I was really shocked, actually, to hear this—probably because the teacher was so blunt about it. I am happy that she came and brought other students (oddly, younger ones) whose parents did not object to my bio.
I also had an amusing experience last fall. The Pacific Sun, a local newspaper, did a cover story aboutAsh and illustrated it with an image of two Disney princesses dancing together. (You can see it here:http://www.malindalo.com/2009/11/we-have-news/) Many parents wrote into the newspaper to object to that image, saying it was inappropriate for their children to see two girls dancing together. So, it wasn’t about Ash at all, but about a perception of sexuality where frankly there was none. In response to these parents’ letters, many other people wrote in and defended the image.
In 2010, there seems to be an expectation on authors that they play a big role in the online marketing of their books through blogs and other social media. What are your thoughts on this? You have a background in blogging; do you think this gives you an advantage in this area?
I think that every author should do what she can handle and what she’s comfortable with, while knowing that there is a limit to how much you can do on your own. Also, it’s much more important to write your next book than spend all your time promoting your last one.
I do think my background in working online helped me figure out what I wanted to do, but actually, the fact that my background was in online journalism helped even more. I came to this knowing enough about how the media works that I think I had realistic expectations of the kind of coverage I could get for Ash. And, honestly, I had some contacts in the media who helped me out. The fact that I worked in gay media was even better, because Ash has gay content.
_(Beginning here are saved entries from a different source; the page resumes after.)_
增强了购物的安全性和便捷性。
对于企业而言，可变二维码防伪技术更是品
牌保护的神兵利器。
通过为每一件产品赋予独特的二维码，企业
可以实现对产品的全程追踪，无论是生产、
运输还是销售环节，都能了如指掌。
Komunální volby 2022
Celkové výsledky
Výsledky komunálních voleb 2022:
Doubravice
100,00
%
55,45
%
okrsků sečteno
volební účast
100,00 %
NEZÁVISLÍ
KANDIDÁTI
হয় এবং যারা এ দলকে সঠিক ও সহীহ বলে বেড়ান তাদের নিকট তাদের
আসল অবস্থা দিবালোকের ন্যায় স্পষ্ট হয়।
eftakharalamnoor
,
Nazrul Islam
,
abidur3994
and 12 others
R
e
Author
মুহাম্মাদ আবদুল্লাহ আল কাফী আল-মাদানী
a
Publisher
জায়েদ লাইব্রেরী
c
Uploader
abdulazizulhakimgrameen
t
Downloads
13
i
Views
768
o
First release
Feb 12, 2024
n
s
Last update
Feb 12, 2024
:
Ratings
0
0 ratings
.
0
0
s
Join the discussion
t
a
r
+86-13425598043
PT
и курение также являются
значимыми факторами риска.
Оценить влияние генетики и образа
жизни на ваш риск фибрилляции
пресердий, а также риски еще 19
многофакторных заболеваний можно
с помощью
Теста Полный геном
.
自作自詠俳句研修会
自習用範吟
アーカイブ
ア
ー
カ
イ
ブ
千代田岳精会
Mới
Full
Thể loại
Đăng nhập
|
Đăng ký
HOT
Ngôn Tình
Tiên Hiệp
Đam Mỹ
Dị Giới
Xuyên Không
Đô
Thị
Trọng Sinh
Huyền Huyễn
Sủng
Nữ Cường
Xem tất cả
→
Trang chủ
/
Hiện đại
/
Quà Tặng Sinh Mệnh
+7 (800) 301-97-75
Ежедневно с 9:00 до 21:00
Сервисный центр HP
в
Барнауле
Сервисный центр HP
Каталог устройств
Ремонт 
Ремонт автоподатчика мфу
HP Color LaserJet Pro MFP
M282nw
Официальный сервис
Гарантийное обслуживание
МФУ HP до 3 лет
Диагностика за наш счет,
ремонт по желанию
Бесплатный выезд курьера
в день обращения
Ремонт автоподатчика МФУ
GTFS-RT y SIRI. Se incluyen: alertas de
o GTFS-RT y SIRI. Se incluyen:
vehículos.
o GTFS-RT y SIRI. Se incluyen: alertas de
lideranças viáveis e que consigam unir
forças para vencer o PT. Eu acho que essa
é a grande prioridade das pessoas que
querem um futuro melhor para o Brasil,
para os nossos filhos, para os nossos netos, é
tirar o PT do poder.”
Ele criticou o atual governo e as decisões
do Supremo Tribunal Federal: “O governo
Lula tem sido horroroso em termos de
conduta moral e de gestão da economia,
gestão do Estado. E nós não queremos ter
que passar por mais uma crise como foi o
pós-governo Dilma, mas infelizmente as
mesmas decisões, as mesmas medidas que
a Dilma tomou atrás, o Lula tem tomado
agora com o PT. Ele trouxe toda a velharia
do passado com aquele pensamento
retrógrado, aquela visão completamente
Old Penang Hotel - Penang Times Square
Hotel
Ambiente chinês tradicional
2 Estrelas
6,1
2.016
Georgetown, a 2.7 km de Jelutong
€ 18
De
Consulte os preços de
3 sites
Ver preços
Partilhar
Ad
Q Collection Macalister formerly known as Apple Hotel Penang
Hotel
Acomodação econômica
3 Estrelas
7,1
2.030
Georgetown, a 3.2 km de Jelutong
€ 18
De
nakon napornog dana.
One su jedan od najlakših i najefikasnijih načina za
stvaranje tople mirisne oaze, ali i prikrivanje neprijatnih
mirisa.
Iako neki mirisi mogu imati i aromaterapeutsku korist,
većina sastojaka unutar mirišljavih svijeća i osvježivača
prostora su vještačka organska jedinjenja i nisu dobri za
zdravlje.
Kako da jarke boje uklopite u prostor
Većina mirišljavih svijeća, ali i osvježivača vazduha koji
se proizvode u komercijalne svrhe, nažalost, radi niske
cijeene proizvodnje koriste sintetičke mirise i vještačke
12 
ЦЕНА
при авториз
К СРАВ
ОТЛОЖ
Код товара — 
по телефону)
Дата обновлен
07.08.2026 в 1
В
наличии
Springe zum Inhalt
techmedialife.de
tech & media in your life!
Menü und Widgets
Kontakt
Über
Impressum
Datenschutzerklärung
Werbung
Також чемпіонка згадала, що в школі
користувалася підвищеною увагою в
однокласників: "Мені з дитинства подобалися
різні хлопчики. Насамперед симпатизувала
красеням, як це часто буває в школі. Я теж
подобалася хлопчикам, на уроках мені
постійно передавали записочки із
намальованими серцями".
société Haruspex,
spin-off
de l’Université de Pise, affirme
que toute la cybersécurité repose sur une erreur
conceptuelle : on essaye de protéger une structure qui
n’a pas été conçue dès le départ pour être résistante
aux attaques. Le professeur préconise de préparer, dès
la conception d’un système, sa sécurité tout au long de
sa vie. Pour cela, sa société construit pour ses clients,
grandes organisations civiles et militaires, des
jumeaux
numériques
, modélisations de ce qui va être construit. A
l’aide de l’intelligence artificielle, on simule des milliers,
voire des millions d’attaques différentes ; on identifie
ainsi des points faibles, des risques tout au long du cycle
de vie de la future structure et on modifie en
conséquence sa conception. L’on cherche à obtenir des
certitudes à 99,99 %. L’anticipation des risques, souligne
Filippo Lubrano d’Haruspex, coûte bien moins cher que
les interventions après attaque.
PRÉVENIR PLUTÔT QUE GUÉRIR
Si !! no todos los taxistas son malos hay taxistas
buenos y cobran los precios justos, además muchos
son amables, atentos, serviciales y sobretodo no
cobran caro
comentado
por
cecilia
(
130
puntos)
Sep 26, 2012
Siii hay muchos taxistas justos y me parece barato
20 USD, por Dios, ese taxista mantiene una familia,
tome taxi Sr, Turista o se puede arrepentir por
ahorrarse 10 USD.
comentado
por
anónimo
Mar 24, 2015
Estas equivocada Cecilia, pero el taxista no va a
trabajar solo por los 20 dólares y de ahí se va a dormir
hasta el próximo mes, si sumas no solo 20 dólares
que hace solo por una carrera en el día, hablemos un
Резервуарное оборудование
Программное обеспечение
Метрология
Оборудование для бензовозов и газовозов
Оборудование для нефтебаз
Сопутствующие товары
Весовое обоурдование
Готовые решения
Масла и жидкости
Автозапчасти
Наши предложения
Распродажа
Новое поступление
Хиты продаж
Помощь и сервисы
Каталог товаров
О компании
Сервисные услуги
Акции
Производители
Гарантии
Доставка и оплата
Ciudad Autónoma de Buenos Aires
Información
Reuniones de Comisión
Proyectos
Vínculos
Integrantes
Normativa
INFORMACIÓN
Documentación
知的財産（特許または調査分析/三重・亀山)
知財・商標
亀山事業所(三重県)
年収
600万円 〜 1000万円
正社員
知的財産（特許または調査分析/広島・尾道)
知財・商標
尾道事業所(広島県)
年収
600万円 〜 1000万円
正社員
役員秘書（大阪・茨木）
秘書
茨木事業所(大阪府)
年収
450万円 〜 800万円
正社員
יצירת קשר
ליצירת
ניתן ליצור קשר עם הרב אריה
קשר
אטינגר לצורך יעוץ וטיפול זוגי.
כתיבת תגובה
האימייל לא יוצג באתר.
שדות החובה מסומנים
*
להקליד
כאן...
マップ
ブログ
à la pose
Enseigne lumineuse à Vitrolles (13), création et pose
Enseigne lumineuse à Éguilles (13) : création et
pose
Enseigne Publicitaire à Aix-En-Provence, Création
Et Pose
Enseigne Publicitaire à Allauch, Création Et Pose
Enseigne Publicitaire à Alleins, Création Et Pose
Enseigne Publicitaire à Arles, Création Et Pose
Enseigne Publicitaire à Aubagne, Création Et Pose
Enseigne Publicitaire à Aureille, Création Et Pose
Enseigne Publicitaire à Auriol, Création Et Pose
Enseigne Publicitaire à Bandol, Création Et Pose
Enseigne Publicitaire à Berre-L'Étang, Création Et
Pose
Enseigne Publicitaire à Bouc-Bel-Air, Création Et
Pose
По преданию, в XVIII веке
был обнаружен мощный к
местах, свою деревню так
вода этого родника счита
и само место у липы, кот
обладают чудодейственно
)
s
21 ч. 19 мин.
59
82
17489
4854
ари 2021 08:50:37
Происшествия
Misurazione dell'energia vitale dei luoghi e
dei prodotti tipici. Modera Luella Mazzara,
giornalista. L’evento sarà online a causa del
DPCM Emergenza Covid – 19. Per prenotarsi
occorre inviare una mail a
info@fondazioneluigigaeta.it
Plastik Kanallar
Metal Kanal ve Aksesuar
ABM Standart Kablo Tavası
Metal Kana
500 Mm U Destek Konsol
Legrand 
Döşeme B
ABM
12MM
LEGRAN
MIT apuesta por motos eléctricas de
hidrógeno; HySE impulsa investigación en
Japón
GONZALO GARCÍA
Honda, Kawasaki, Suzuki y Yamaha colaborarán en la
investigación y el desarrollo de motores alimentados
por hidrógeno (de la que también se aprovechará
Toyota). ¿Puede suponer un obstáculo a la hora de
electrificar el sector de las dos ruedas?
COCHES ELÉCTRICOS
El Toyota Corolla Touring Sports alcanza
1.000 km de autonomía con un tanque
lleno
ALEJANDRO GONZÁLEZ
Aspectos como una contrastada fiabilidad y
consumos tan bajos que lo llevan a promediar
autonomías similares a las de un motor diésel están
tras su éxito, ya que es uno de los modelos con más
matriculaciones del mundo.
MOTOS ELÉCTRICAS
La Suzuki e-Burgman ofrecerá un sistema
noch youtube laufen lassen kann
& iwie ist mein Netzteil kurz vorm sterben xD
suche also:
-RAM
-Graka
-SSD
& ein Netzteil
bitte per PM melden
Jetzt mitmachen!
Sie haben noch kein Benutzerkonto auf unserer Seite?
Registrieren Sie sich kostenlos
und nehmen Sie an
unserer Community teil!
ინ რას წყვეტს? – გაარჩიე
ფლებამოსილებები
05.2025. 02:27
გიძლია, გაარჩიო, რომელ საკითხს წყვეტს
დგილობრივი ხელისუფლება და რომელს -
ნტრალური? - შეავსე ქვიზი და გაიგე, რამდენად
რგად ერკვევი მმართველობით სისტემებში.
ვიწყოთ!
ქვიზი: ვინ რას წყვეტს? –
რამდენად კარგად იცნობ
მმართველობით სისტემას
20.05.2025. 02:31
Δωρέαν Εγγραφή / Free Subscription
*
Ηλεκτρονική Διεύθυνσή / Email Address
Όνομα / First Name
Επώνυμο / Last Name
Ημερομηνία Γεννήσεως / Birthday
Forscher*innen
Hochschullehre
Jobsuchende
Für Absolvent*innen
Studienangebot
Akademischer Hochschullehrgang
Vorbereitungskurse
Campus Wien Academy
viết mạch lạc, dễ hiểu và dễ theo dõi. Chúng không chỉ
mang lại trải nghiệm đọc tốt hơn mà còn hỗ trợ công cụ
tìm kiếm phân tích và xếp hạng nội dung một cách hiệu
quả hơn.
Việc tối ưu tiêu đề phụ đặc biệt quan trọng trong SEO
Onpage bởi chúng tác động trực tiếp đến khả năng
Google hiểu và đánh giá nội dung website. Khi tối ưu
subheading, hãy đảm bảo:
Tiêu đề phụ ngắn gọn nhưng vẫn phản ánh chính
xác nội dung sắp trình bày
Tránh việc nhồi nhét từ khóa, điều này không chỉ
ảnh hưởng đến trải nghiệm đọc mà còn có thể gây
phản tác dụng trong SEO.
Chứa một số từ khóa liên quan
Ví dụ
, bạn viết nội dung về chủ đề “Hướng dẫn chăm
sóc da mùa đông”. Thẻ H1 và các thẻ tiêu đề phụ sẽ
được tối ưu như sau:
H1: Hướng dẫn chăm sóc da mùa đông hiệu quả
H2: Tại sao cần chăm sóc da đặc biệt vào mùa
So, in a way I was perfectly prepared to promote Ash online.
On the other hand, I had never been a “young adult author” before, so I had no idea what that truly entailed. Figuring out what that means has also affected the way I view blogging and promotion. Basically, I’ve learned that writing has to come first, before any promoting, because I plan to be in this for the long haul.
Malinda Lo is the author of Ash (Little, Brown Books for Young Readers), which is a nominee for the Andre Norton Award, was a finalist for the 2010 William C. Morris Award, and was a Kirkus Best Young Adult Novel of 2009. Formerly, she was an entertainment reporter, and was awarded the 2006 Sarah Pettit Memorial Award for Excellence in LGBT Journalism by the National Lesbian & Gay Journalists Association. She is a graduate of Wellesley College and has master’s degrees from Harvard and Stanford universities. She has lived in Colorado, Boston, New York, London, Beijing, Los Angeles, and San Francisco, but now lives in a small town in Northern California with her partner and their dog.